Absolutely right. BTW, when you say “Big Oil” (to me), I usually think of the larger State owned (national) oil companies like Aramco, Pemex, Petrobras, etc. I wonder if the average American understands that a privately owned company like Exxon-Mobil ranks about 17th in size worldwide? That, and about 80% (or more) of our domestic oil production is from independent producers, NOT “Big Oil.” The oil & gas industry is large, multi-faceted & complex. No “Easy Button” in the energy arena…
The more fear the Globalists scum balls can get people to surrender their Freedom and Liberty to a Global Government run by the UN
Upbeat and informative. Years ago I had read that fracking op’s planned to go to the original sites and drill again. Yes, the well head “pads” are compact. I saw them in North Dakota around the Bakken. Each pad can have multiple wells below it. Small footprint and economical.
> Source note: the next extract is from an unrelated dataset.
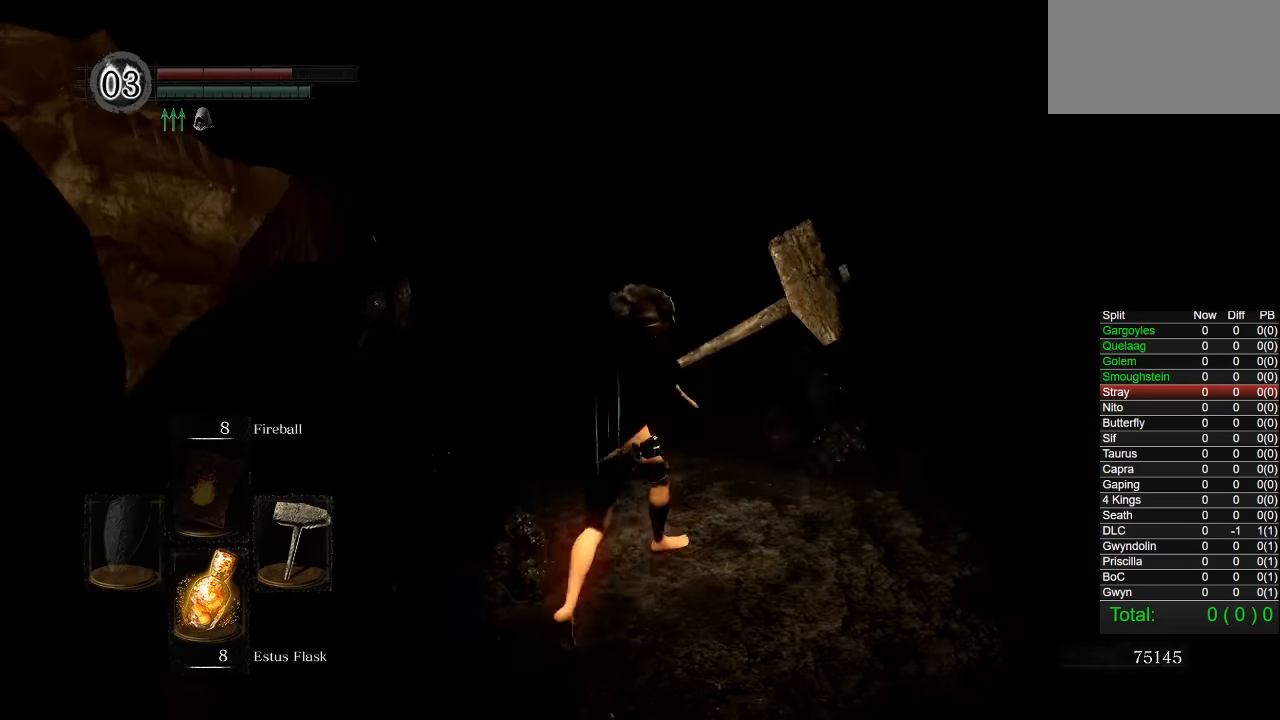
{"dt_ms": 500, "buttons": ["CIRCLE"], "left_stick": "up", "right_stick": "center", "events": []}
As a proud 36 year veteran & now retiree of the oil & gas industry, I’m glad to actually see a POSITIVE story about field operations! My experience as both a Landman & regulatory manager is the VAST majority of interactions between the industry with both the public & regulatory agencies is favorable. The industry does a LOT more GOOD across an array of issues than any downside. Too bad. RARELY will you ever see anything that has a balanced approach these days. The industry & the hard working, dedicated people that work in it to responsibly deliver critical products our country needs deserve a LOT better treatment than what they are getting from the activists & their media enablers…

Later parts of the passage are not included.